El voto en la moción de  censura –y luego en la provisión interina de la dirección de RTVE— son dos comportamientos autonomistas y lo es todavía más que Joaquim Torra acepte convertirse en el ‘carcelero’ administrativo de los dirigentes del ‘procés’. No hablemos de vencedores ni de vencidos. Pero el 9-J en Madrid no es un Tedeum, sino un funeral para el ‘procés’. Puede que haya otros –incluso: es seguro que los habrá– pero el que Artur Mas lanzó en las elecciones del 2012 se ha acabado.

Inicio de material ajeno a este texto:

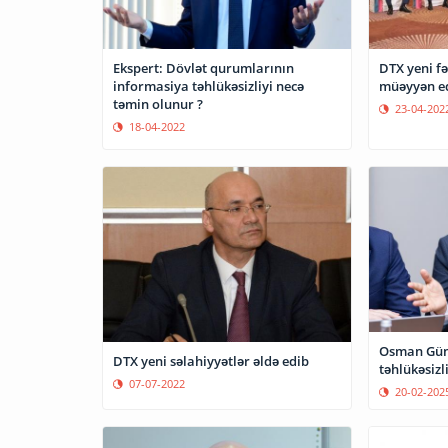
Ekspert: Dövlət qurumlarının
DTX yeni fə
informasiya təhlükəsizliyi necə
müəyyən e
təmin olunur ?
23-04-202
18-04-2022
Osman Gün
DTX yeni səlahiyyətlər əldə edib
təhlükəsizl
07-07-2022
20-02-202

En la Moncloa, pues, se hablará de todo –“sin cortapisas”– pero se acordará aquello que el Gobierno pueda soportar políticamente y nada que altere ni la Constitución ni las leyes. O sea, se podrá hablar del derecho de autodeterminación –para que Sánchez diga que no procede– y de los presos –para que Sánchez diga que su suerte procesal corresponde a los jueces–, y dependerá de Torra que de la reunión se salga con un balón de oxígeno para todos o con una agudización de la crisis. En el primer caso ya sabemos que se ‘desinflamará’ la situación aunque no habrá curación; en el segundo, el Estado volvería al repliegue y el independentismo al deambular peripatético y estéril. Pero en todo caso –y es la baza de Sánchez- la opinión pública catalana observará que en Madrid sí se dialoga.

Mientras, Josep Borrell, que es tanto ministro de Exteriores como de ‘Asuntos Catalanes’, ocupa otro espacio: el de la comunicación, el del relato. Su firmeza argumental es proverbial y sus decisiones políticas, inequívocas. Haber convertido en referencia de buena práctica diplomática el discurso de respuesta de Pedro Morenés a Joaquim Torra en la capital de EEUU es un gesto elocuente, así como las entrevistas en las que el responsable de la política exterior española planta cara a las “lindezas” de la siempre hábil comunicación del independentismo. Y acota el encuentro del próximo lunes: se tratará del “perímetro del problema”.

Distingamos, en vísperas de este 9-J funerario del ‘procés’, lo que aconsejaba Antonio Machado: las voces de los ecos. Las palabras, los gestos, las actitudes del procesismo chocan con una realidad: la de su fracaso. El independentismo tiene que gestionarlo y el Gobierno reducir el 47% que le apoya a un llevadero 25% de la ciudadanía. Ese es el objetivo de este episodio en el que casi nada es lo que parece. No se trata de diluir el independentismo, ni de convencer a Torra. Se trata de algo difícil pero posible: persuadir a los soberanistas volátiles de que el radicalismo está en el Palau de la Generalitat y no en la Moncloa.